14. WATER/THE HEART IS DECEITFUL ABOVE ALL THINGS. Two controversial films about young children in hellish situations; one inflammatory because it told an unpleasant truth, and the other because it didn’t at all. Deepa Mehta tells of a child bride widowed and thrown into a religious sanctuary for the discarded; Asia Argento of a boy born to a terminal fuck-up who insists on remaining his legal guardian despite her obvious inability to parent. Whether the stories are 100% true is a red herring of sorts – neither is a documentary, after all. But both serve as testaments to the resiliency of youth, and indictments of adults without the imagination to see beyond long-held boundaries, social and emotional. They make it look easy, but just check out Terry Gilliam’s TIDELAND to prove it ain’t.
15. SHAKESPEARE BEHIND BARS/BRICK. A documentary about murderers learning drama, and a detective story about teens playing 1930s gumshoes. Both deal in the power of words, and use artifice to get to deeper issues.

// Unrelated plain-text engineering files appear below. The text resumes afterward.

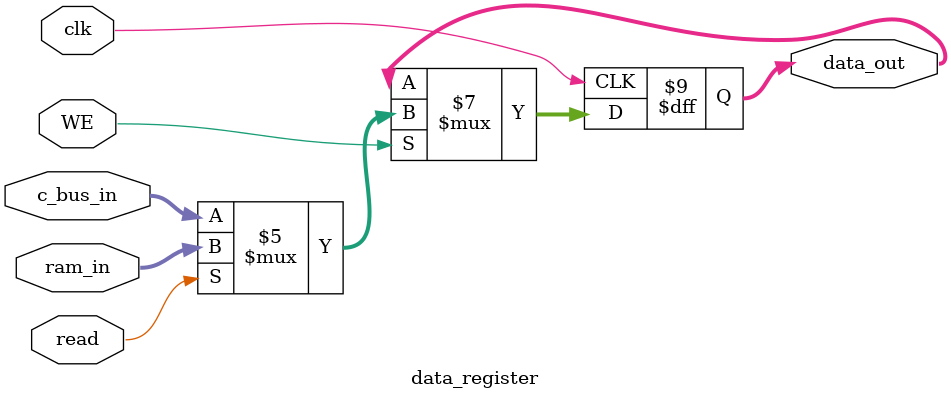
<source format=v>
module data_register(
    input [15:0] c_bus_in,
    input [15:0] ram_in,
    input clk,
    input WE,
    input read,
    output reg [15:0] data_out
);

always @(posedge clk) begin
    if(WE==1) begin
        if(read==1)     data_out <= ram_in;
        else            data_out <= c_bus_in;
    end

end

endmodule


</source>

16. TENACIOUS D IN THE PICK OF DESTINY/PAN’S LABYRINTH. Jack Black and Kyle Gass reconstruct some of their greatest hits, and Guillermo del Toro does likewise. Both movies are dominated by giant horned demons – Doug Jones as a mystical faun who assigns life-threatening tasks to a young girl with a literal fascist of a stepfather; and Dave Grohl as Satan, pissed as hell that his tooth has been made into a guitar pick and ready to challenge anyone in possession of his property to a rock-off.
17. RENAISSANCE/ULTRAVIOLET. Two near-cartoons that have significant flaws and yet remain hypnotically beautiful and immersive. RENAISSANCE bore the scars of dubbing, yet even in the original French, the voice cast weren’t the same as the actors who were actually motion captured for the black-and-white stylized animation. In the U.S. dub, the voices sounded particularly disconnected from the action onscreen, which didn’t help the already convoluted storyline…but as I said at the time, the unique and immersive style of the thing is enough of a hook to induce repeat viewings. I’m not sure ULTRAVIOLET even has anything resembling a plot, but watching Milla Jovovich ballet-fu her way through a Tron-meets-fashion-runway futurescape on the screen at the Cinerama Dome was one of my favorite viewing experiences of the year.
18. THANK YOU FOR SMOKING/THE PROPOSITION/PERVERT! Okay, I’m stumped here. There isn’t any connection between these three, save that they’re very good at what they do. A solid social satire, a bloody Aussie western, and a Russ Meyer tribute featuring a homicidal claymation penis. You should watch them all.
Posted by LYT at December 27, 2006 1:48 PM [Message Board]
Comments
Yeah, where is DOA???
OK, off to read the list. Just had to vent.
Posted by: David N. Scott at December 27, 2006 2:10 PM
37 movies and NO CASINO ROYALE!?
For shame.
Posted by: Julie Scott at December 28, 2006 4:07 PM
Dito. No Lord of War?
Posted by: lemming at January 4, 2007 5:24 AM
Lord of War was '05.
Posted by: LYT at January 4, 2007 12:40 PM
Yes, you're right.
Hmm, anyway, it is a really cool movie.